Mo Yan destilliert das moderne China zu einem Phantasma

Katrin Hillgruber

LITERATUR

Ist es eine Lotoswurzel oder ein krosser, köstlich duftender Knabenarm, der dem Sonderermittler Ding Gou’er in einer entlegenen Provinz aufgetischt wird? Handelt es sich um die harmlose vegetarische Variante der örtlichen Spezialität „Fleischkind“ oder doch um die schockierende Wahrheit, jenen Beweis des Kannibalismus, den Ding Gou’er im Auftrag der Staatsanwaltschaft erbringen soll? Frisst die Revolution tatsächlich Jahrzehnte später ihre Kinder als Delikatessen?

Mo Yans Roman „Die Schnapsstadt“ aus dem Jahr 1992, der erst jetzt in einer lukullisch-kongenialen Übersetzung vorliegt, wurde vor einiger Zeit von der Realität auf makabre Weise eingeholt: Nach einem Fall von Menschenfresserei „auf Bestellung“ im beschaulichen Rotenburg sorgte in Großbritannien die geplante Ausstrahlung eines Dokumentarfilms für Aufregung. Dieser zeigt angeblich, wie ein aus Shanghai stammender „Künstler“ einen sechs Monate alten Fötus verzehrt.

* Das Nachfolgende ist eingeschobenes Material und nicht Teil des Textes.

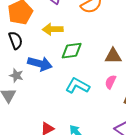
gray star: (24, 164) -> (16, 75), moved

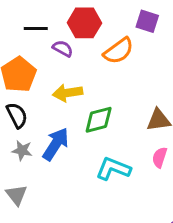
blue arrow: (40, 64) -> (56, 144), turned -65
gray star: (16, 75) -> (22, 150), moved

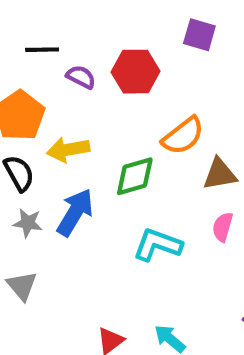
red hexagon: (84, 23) -> (136, 72), moved
orange semicircle: (119, 51) -> (183, 136), moved
yellow arrow: (68, 93) -> (68, 150), moved

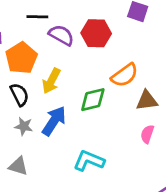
purple semicircle: (81, 77) -> (61, 35), size x1.4
yellow arrow: (68, 150) -> (51, 81), turned -55
cyan L-shape: (158, 245) -> (89, 161), moved
gray triangle: (22, 286) -> (18, 166), turned -35

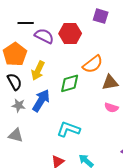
pink semicircle: (147, 134) -> (111, 108), turned -88

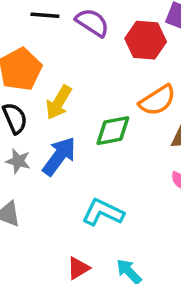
red hexagon: (70, 34) -> (146, 40), moved
purple semicircle: (44, 36) -> (92, 23), moved

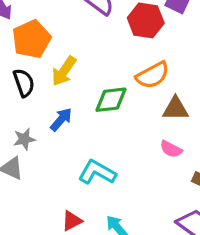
blue arrow: (59, 156) -> (61, 119), size x0.7
gray star: (18, 161) -> (24, 139), moved, turned -30

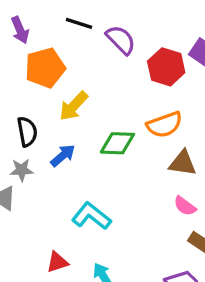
black semicircle: (24, 83) -> (27, 132), moved
pink semicircle: (171, 149) -> (185, 206), moved

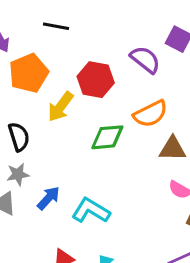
purple semicircle: (121, 40) -> (145, 60), moved
red hexagon: (166, 67) -> (96, 80), moved
blue arrow: (63, 156) -> (48, 198), moved

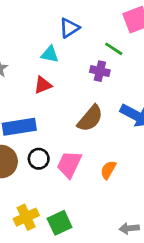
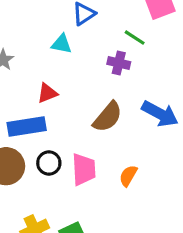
red triangle: (43, 85) -> (47, 93), moved
pink trapezoid: (69, 164) -> (84, 169), turned 152

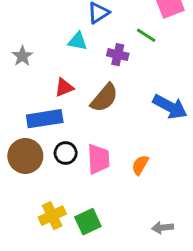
purple cross: (119, 63) -> (118, 55), moved
brown semicircle: (108, 117) -> (104, 98), moved

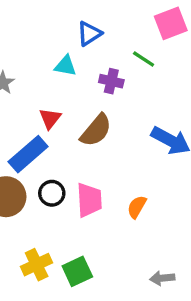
red triangle: (64, 87) -> (50, 118), turned -30
blue rectangle: (45, 119) -> (28, 154), turned -32

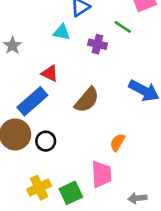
red triangle: (50, 118) -> (50, 73), turned -42
brown semicircle: (96, 130) -> (87, 100), moved
black circle: (52, 193) -> (46, 141), moved
pink trapezoid: (89, 200) -> (101, 174), moved

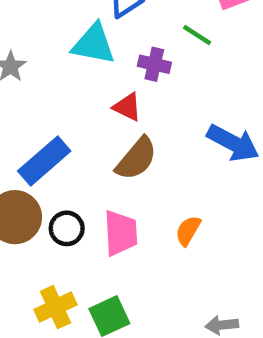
cyan triangle: (62, 32) -> (94, 44), size x1.5
red triangle: (50, 73) -> (127, 107), moved
pink trapezoid: (101, 174) -> (121, 233), moved

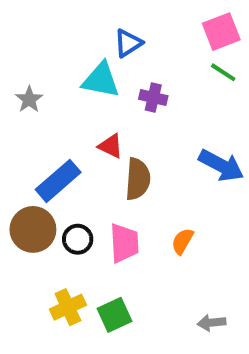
green line: (197, 35) -> (223, 72), moved
red triangle: (127, 107) -> (111, 146), moved
brown semicircle: (136, 159) -> (138, 179), turned -36

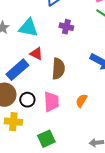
cyan triangle: (101, 80) -> (28, 28), moved
red triangle: (111, 146) -> (36, 54), moved
yellow cross: (68, 307) -> (13, 122), moved, turned 30

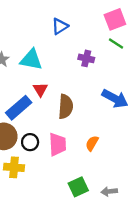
purple cross: (66, 27) -> (86, 58), moved
red triangle: (36, 54) -> (40, 89), turned 32
green square: (46, 139) -> (78, 187), moved

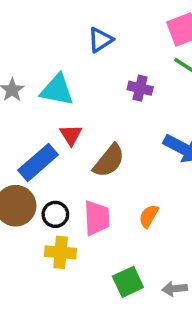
brown semicircle: (66, 107) -> (109, 161), turned 35
yellow cross: (14, 167) -> (61, 252), moved

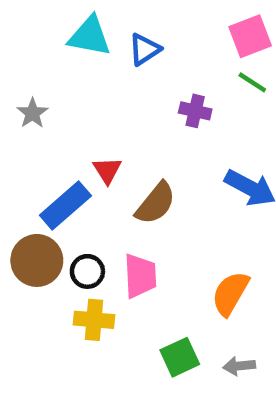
cyan triangle: (57, 90) -> (90, 36), moved
orange semicircle: (149, 216) -> (230, 293), moved, size x1.5

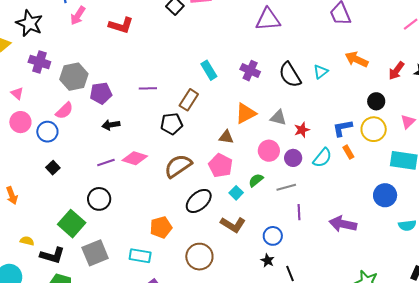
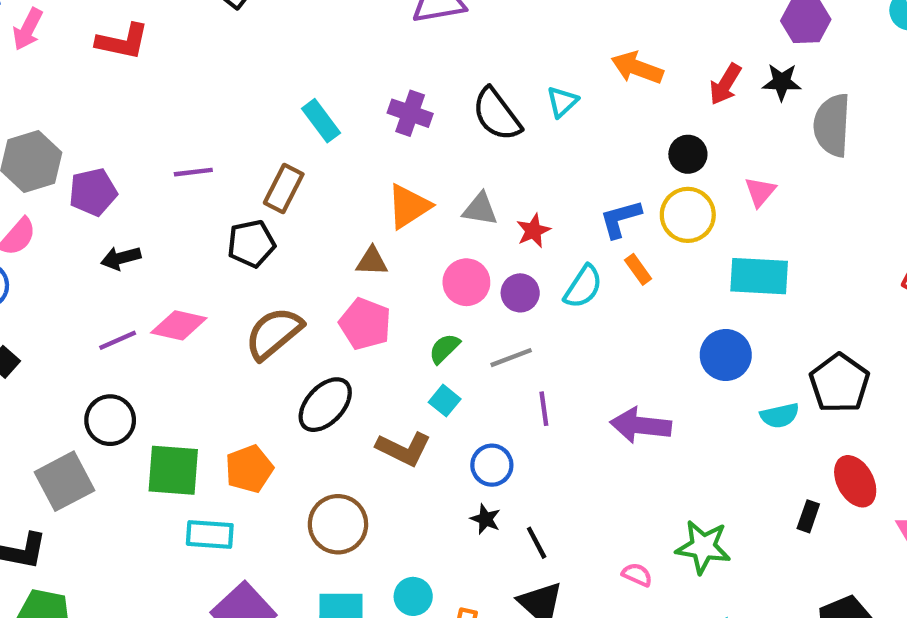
cyan square: (236, 193) -> (445, 401), moved
green square: (72, 224) -> (173, 470), moved, turned -32
gray square: (95, 253) -> (64, 481), moved

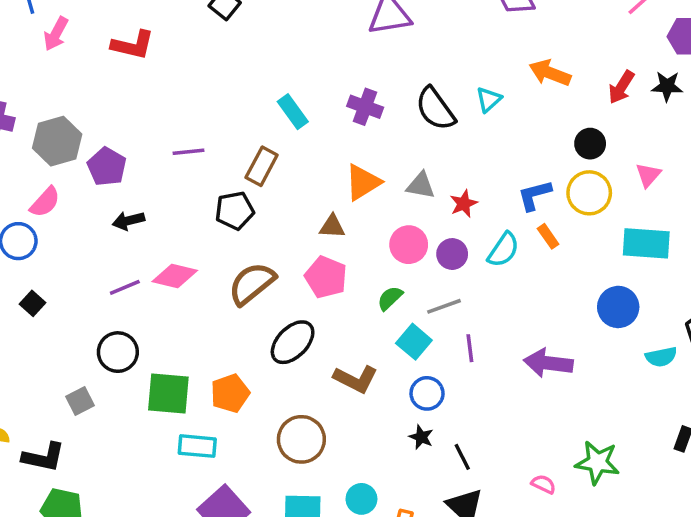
purple pentagon: (93, 192) -> (107, 167), turned -30
cyan square: (445, 401) -> (414, 342), moved, size x1.4
gray square: (64, 481) -> (80, 401), size x0.6

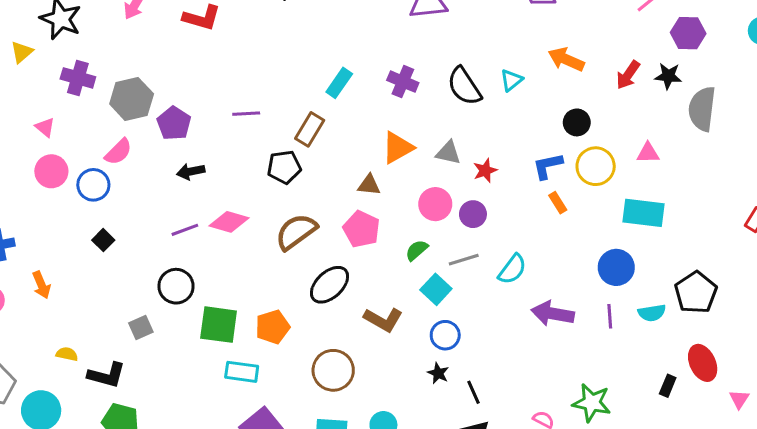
cyan rectangle: (293, 112) -> (339, 83), turned 68
black circle: (590, 144) -> (577, 122), moved
pink triangle: (648, 175) -> (648, 153), turned 45
cyan semicircle: (503, 250) -> (512, 269), moved
purple line: (470, 348) -> (610, 316), moved

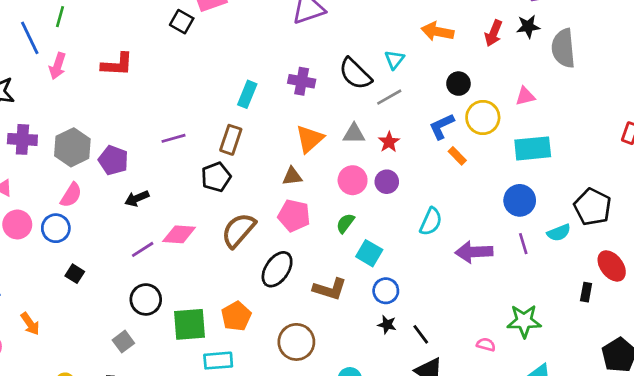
gray line: (464, 260) -> (389, 97), moved

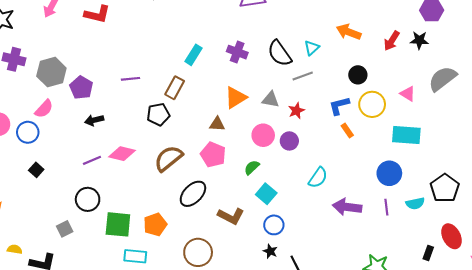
gray semicircle: (563, 48) -> (443, 79), moved, turned 48
pink triangle: (525, 96) -> (408, 94), turned 35

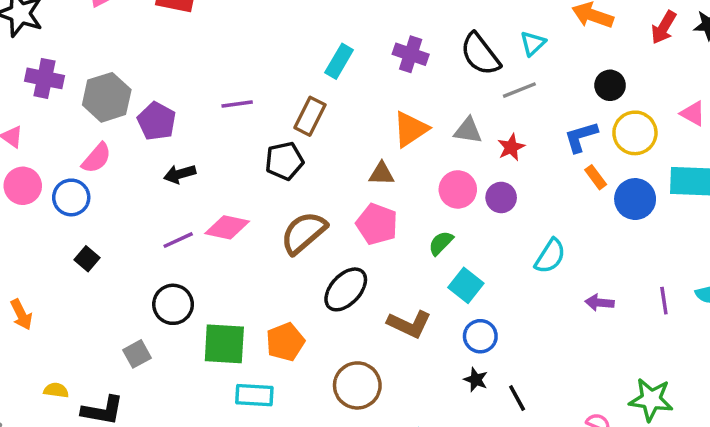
blue circle: (389, 173) -> (635, 199), moved
purple arrow: (347, 207) -> (599, 303), size x0.6

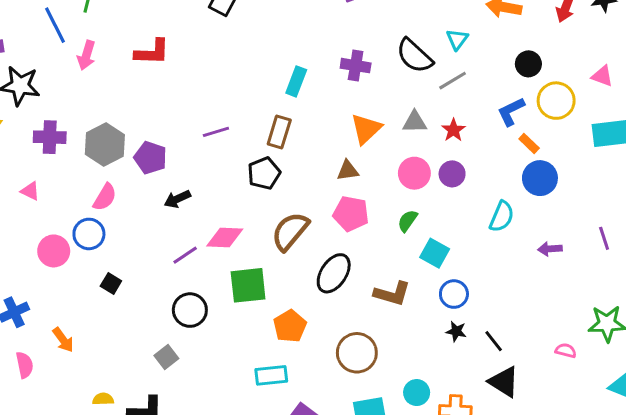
pink circle: (23, 186) -> (54, 251), moved
blue circle: (635, 199) -> (540, 178), moved
green square: (224, 344) -> (248, 285), moved

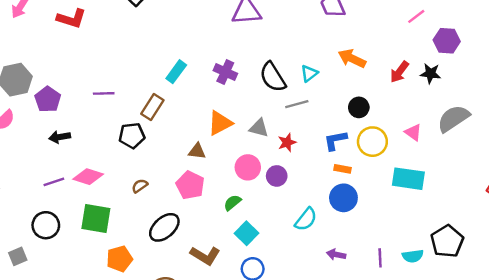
orange rectangle: (529, 144) -> (342, 169), turned -49
brown semicircle: (290, 231) -> (140, 186), size x0.5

Der 1955 in Gaomi in der Provinz Shandong geborene Bauernsohn Mo Yan gilt spätestens seit der Verfilmung seines Romans „Das rote Kornfeld“ als einer der bedeutendsten chinesischen Gegenwartsautoren. Nicht nur der japanische Nobelpreisträger Kenzaburo Oe zählt zu seinen großen Bewunderern. Mos Sittengemälde des neuen China, das an Gogols Groteske „Der Revisor“ erinnert, vermischt mit dem technischen Raffinement des Nouveau Roman Zeit- und Bedeutungsebenen, bis dem Leser der Kopf schwirrt und er den „lieblichen Schmetterling seines Bewusstseins“ davonflattern sieht.

Dabei bedient sich Mo Yan einer im Wortsinn süßsauren Metaphorik, die Unschuld und Schrecken impliziert: „Die Kinder trugen bunte Sonntagskleider. Ihre Gesichter waren rund und zart, und in den Augen stand ein Lächeln. (...) Die Kinder sahen aus wie ein marinierter und gewürzter Lammspieß. Die Kinder sind die Zukunft der Nation, ihre Blüten, ihr Schatz. Wer würde es wagen, sie zu überfahren?“ Überall stößt Ding Gou’er, eine Art chinesischer Marlowe, auf traurig-absurde Reste der Revolutionsparolen, die an ein besseres, längst verblasstes Menschenbild gemahnen.

Die des Kannibalismus verdächtigen Funktionäre in der dekadenten „Schnapsstadt“ Jiuguo verstehen es, den Ermittler durch ständig neue kulinarische und erotische Ausschweifungen zu ködern und dadurch zu behindern. Er sieht sich in einem Labyrinth gefangen, in dem sich Hypothesen und Beweise immer stärker überlagern und ins Phantastische abgleiten. Oder hat sich das Ganze nur ein ehrgeiziger Doktorand der Alkoholkunde und Schriftsteller in spe namens Li Yidou („Li Eine Kanne“) ausgedacht, der an den „verehrten Meister Mo Yan“ schreibt, die Feder trunken von 5000 Jahren fernöstlicher Schnapspoesie? Der Roman bleibt bis zum Schluss ein Vexierspiel, berauschend und geheimnisvoll wie das erlesene Destillat „Tausend Grüne Ameisen“ – ein hochprozentiger Genuss.

Mo Yan: Die Schnapsstadt (Jiu Guo). Roman. Aus dem Chinesischen von Peter Weber-Schäfer. Rowohlt Verlag, Reinbek 2003. 512 Seiten, 22,90 €.